◆ **Goal of the exercise**
Without changing a single word, restate the entries below.

»»

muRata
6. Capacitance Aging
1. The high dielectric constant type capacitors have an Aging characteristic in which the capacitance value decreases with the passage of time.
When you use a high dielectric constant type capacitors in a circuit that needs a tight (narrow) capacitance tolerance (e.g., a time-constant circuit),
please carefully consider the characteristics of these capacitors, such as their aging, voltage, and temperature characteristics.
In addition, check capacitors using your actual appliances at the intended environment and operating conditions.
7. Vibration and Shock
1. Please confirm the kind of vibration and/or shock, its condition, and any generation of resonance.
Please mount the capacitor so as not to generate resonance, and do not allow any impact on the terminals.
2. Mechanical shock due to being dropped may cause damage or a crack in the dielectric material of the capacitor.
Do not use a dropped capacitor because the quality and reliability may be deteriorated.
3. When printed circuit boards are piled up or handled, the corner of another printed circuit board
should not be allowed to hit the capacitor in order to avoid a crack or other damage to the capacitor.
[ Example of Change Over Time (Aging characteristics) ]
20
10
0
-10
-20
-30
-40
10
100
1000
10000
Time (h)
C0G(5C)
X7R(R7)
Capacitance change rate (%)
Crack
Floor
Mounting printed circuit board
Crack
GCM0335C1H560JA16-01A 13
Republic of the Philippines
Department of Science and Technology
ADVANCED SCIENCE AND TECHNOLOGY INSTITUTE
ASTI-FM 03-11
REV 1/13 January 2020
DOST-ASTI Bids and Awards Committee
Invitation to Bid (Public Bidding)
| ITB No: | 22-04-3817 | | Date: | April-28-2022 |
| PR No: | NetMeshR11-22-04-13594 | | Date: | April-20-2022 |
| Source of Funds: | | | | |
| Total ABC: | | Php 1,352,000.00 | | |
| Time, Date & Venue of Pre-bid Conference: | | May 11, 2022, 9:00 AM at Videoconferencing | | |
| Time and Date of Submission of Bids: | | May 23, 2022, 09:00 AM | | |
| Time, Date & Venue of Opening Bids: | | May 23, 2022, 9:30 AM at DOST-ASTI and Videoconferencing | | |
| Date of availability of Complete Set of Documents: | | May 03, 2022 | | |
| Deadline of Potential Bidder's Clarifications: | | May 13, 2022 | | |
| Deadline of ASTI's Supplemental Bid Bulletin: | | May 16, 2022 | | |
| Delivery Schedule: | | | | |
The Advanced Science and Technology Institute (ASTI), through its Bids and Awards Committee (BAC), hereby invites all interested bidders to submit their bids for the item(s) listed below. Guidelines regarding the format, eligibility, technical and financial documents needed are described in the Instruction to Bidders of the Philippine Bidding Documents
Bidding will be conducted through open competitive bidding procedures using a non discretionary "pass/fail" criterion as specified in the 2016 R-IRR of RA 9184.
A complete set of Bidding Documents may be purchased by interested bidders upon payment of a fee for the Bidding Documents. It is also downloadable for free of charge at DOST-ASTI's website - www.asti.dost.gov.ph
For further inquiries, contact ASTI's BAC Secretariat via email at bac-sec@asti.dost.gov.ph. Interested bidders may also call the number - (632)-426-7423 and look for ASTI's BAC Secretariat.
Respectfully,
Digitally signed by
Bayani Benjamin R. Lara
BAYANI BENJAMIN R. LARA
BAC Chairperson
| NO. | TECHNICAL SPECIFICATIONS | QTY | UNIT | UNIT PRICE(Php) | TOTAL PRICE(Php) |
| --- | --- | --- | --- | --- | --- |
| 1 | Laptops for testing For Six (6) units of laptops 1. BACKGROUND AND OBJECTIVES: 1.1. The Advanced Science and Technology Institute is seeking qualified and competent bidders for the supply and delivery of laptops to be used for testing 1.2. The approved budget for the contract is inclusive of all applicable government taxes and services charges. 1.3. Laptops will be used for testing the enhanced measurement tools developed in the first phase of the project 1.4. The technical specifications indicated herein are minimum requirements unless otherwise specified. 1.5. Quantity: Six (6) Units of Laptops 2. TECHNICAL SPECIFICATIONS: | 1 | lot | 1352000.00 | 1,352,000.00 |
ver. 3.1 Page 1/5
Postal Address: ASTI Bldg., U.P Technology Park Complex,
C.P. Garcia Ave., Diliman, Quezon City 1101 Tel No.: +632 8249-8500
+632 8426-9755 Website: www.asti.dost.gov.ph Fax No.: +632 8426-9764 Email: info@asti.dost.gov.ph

««

◆ **Response to this task**
muRata
6. Capacitance Aging
1. The high dielectric constant type capacitors have an Aging characteristic in which the capacitance value decreases with the passage of time.
When you use a high dielectric constant type capacitors in a circuit that needs a tight (narrow) capacitance tolerance (e.g., a time-constant circuit),
please carefully consider the characteristics of these capacitors, such as their aging, voltage, and temperature characteristics.
In addition, check capacitors using your actual appliances at the intended environment and operating conditions.
7. Vibration and Shock
1. Please confirm the kind of vibration and/or shock, its condition, and any generation of resonance.
Please mount the capacitor so as not to generate resonance, and do not allow any impact on the terminals.
2. Mechanical shock due to being dropped may cause damage or a crack in the dielectric material of the capacitor.
Do not use a dropped capacitor because the quality and reliability may be deteriorated.
3. When printed circuit boards are piled up or handled, the corner of another printed circuit board
should not be allowed to hit the capacitor in order to avoid a crack or other damage to the capacitor.
[ Example of Change Over Time (Aging characteristics) ]
20
10
0
-10
-20
-30
-40
10
100
1000
10000
Time (h)
C0G(5C)
X7R(R7)
Capacitance change rate (%)
Crack
Floor
Mounting printed circuit board
Crack
GCM0335C1H560JA16-01A 13
Republic of the Philippines
Department of Science and Technology
ADVANCED SCIENCE AND TECHNOLOGY INSTITUTE
ASTI-FM 03-11
REV 1/13 January 2020
DOST-ASTI Bids and Awards Committee
Invitation to Bid (Public Bidding)
| ITB No: | 22-04-3817 | | Date: | April-28-2022 |
| PR No: | NetMeshR11-22-04-13594 | | Date: | April-20-2022 |
| Source of Funds: | | | | |
| Total ABC: | | Php 1,352,000.00 | | |
| Time, Date & Venue of Pre-bid Conference: | | May 11, 2022, 9:00 AM at Videoconferencing | | |
| Time and Date of Submission of Bids: | | May 23, 2022, 09:00 AM | | |
| Time, Date & Venue of Opening Bids: | | May 23, 2022, 9:30 AM at DOST-ASTI and Videoconferencing | | |
| Date of availability of Complete Set of Documents: | | May 03, 2022 | | |
| Deadline of Potential Bidder's Clarifications: | | May 13, 2022 | | |
| Deadline of ASTI's Supplemental Bid Bulletin: | | May 16, 2022 | | |
| Delivery Schedule: | | | | |
The Advanced Science and Technology Institute (ASTI), through its Bids and Awards Committee (BAC), hereby invites all interested bidders to submit their bids for the item(s) listed below. Guidelines regarding the format, eligibility, technical and financial documents needed are described in the Instruction to Bidders of the Philippine Bidding Documents
Bidding will be conducted through open competitive bidding procedures using a non discretionary "pass/fail" criterion as specified in the 2016 R-IRR of RA 9184.
A complete set of Bidding Documents may be purchased by interested bidders upon payment of a fee for the Bidding Documents. It is also downloadable for free of charge at DOST-ASTI's website - www.asti.dost.gov.ph
For further inquiries, contact ASTI's BAC Secretariat via email at bac-sec@asti.dost.gov.ph. Interested bidders may also call the number - (632)-426-7423 and look for ASTI's BAC Secretariat.
Respectfully,
Digitally signed by
Bayani Benjamin R. Lara
BAYANI BENJAMIN R. LARA
BAC Chairperson
| NO. | TECHNICAL SPECIFICATIONS | QTY | UNIT | UNIT PRICE(Php) | TOTAL PRICE(Php) |
| --- | --- | --- | --- | --- | --- |
| 1 | Laptops for testing For Six (6) units of laptops 1. BACKGROUND AND OBJECTIVES: 1.1. The Advanced Science and Technology Institute is seeking qualified and competent bidders for the supply and delivery of laptops to be used for testing 1.2. The approved budget for the contract is inclusive of all applicable government taxes and services charges. 1.3. Laptops will be used for testing the enhanced measurement tools developed in the first phase of the project 1.4. The technical specifications indicated herein are minimum requirements unless otherwise specified. 1.5. Quantity: Six (6) Units of Laptops 2. TECHNICAL SPECIFICATIONS: | 1 | lot | 1352000.00 | 1,352,000.00 |
ver. 3.1 Page 1/5
Postal Address: ASTI Bldg., U.P Technology Park Complex,
C.P. Garcia Ave., Diliman, Quezon City 1101 Tel No.: +632 8249-8500
+632 8426-9755 Website: www.asti.dost.gov.ph Fax No.: +632 8426-9764 Email: info@asti.dost.gov.ph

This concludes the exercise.